Three additional studies [1113], comparing different risk algorithms, have found a correlation between EuroSCORE and ICU stay of more than 2 days. Tu and Guerriere [25] used a neural network as a predictive instrument, finding both advantages and disadvantages as compared with other statistical techniques.
Our study is based on patients treated in a single, European institution, but the EuroSCORE and the evaluation were applied to a relatively large patient material, in which the data were prospectively collected on a regular basis in the daily clinical work. We chose to exclude cases dying intraoperatively as they did not require any postoperative resources. The exclusion of these mainly high-risk patients probably reduces the actual predictive power of the analysis, but the difference will be minor because the number of patients who died intraoperatively was small (1.1% during the period in question).

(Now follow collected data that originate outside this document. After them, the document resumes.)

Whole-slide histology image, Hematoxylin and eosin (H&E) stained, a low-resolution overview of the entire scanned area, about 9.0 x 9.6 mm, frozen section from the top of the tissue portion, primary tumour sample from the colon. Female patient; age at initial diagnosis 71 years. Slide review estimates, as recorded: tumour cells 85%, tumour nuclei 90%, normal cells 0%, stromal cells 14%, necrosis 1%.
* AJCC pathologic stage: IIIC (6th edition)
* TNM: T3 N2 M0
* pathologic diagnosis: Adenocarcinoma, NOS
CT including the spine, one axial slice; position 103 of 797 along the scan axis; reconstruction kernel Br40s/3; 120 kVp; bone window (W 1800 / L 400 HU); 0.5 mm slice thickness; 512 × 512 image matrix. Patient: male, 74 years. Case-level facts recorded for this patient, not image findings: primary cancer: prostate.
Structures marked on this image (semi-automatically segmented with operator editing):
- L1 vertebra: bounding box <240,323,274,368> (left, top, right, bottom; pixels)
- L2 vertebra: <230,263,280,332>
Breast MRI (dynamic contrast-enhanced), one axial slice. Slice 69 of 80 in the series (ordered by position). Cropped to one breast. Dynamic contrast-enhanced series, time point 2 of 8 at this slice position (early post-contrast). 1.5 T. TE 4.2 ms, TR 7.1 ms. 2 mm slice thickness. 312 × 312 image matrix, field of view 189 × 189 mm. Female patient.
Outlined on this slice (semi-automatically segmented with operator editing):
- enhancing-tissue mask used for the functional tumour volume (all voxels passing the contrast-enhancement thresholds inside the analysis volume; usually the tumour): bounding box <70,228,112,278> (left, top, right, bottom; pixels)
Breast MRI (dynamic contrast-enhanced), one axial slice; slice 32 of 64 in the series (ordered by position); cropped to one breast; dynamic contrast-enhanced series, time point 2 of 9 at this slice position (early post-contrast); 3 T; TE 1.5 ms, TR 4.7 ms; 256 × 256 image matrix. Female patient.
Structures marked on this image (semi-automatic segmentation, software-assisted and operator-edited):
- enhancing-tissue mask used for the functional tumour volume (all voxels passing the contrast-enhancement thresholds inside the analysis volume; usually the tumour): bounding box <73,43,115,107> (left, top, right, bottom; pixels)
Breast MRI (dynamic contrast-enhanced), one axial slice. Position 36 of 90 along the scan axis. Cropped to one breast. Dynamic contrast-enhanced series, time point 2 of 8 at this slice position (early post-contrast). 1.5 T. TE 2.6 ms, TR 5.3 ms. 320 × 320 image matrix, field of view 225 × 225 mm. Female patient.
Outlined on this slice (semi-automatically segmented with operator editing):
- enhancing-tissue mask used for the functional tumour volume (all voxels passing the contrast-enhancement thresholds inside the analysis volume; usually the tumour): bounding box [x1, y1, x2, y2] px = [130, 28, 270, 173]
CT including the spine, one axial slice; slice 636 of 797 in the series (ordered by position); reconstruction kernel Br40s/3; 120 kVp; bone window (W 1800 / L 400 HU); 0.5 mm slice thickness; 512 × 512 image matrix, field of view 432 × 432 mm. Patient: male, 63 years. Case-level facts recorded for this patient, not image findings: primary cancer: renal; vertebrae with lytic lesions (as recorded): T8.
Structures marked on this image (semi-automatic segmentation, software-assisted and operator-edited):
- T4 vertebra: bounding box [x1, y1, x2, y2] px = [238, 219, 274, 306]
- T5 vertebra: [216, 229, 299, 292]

Improved preoperative prediction of care requirements in cardiac surgery could give patients better access to treatment, and could also guide the selection of patients for surgery versus alternative, nonsurgical therapies. A preoperative risk algorithm specifically designed to predict the need for hospital care resources in cardiac surgery could help in decision-making to realistically estimate the need for resources and plan the care for high-risk patients more efficiently. By making a weekly operation schedule that is adjusted for expected resource utilization, the workload on the ICU could be more equal over time, which may improve patient management. This could also have positive effects on the outcome of surgery [1]. The EuroSCORE algorithm appears valuable in this process.